Chart Analysis: Trends in Corn are up with objectives of 582 and 624 December. Support is at 554, 548, and 540 December, and resistance is at 569, 578, and 582 December. Trends in Oats are up with objectives of 731 and 792 December. Support is at 686, 670, and 649 December, and resistance is at 720, 726, and 732 December.
SOYBEANS
General Comments: Soybeans closed lower yesterday but the products were mixed, with Soybean Oil lower and Soybean Meal higher. Ideas of strong demand from China were supportive but there has been only one sales announcement so far this week and the weekly export sales report was less than trade expectations. Mexico also bought US Soybeans. The weekly charts still show downtrends for all three markets, and the daily chart trends are mixed. Harvest has moved past the halfway point for Soybeans and a harvest low might be seen during the second half of the harvest. However, the low will probably not be as low as the previous low seen a few weeks ago. Reports indicate that farmers are limited sellers at best. Gulf port elevators are coming on line and export sales and exports are increasing. Planting and initial crop development is going very well in Brazil. It has been dry in Argentina and panting could be slower there when the time comes.
Overnight News: Unknown destinations bought 232,350 tons and 132,000 tons of US Soybeans.

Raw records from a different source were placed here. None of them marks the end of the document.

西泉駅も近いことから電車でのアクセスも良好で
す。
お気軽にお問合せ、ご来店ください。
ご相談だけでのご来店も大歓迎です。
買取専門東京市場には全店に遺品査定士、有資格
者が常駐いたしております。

Chart Analysis: Trends in Soybeans are mixed. Support is at 1236, 1227, and 1222 January, and resistance is at 1266, 1274, and 1292 January. Trends in Soybean Meal are mixed to up with objectives of 341.00 December. Support is at 328.00, 323.00, and 320.00 December and resistance is at 334.00 338.00, and 341.00 December. Trends in Soybean Oil are mixed to down with objectives of 6050 and 5900 December. Support is at 6050, 5920, and 5850 December, with resistance at 6200, 6360, and 6400 December.
CANOLA AND PALM OIL
General Comments: Palm Oil was higher today along with Chicago Soybean Oil as supply concerns continue even with slow exports as reported by the private services. India was the major importer as the country reduced import taxes. It has also reduced import taxes now for Soybean Oil and Canola Oil and this has caused some demand worries for Palm. The weekly chart trends are up. There are ideas of tight supplies due to labor problems. There are just not enough workers in the fields due to Coronavirus restrictions. Production has also been down to more than offset the export losses so prices have trended higher. Canola closed higher in November once again yesterday on bad production ideas. The other months were lower in the face of selling in Chicago Soybean Oil. November was the leader to the upside as processors and other industry take protection in futures. Trends are up on the daily charts. Farmers are bullish and reluctant to sell and would rather work in the fields. The weekly chart trends are turning back up. Production ideas are down due to the extreme weather seen in these areas.
Overnight News:
Chart Analysis: Trends in Canola are up with objectives of 1058 and 1182 January. Support is at 938.00, 932.00, and 915.00 January, with resistance at 971.00, 978.00, and 984.00 January. Trends in Palm Oil are mixed. Support is at 4820, 4740, and 4630 January, with resistance at 4950, 5070, and 5090 January.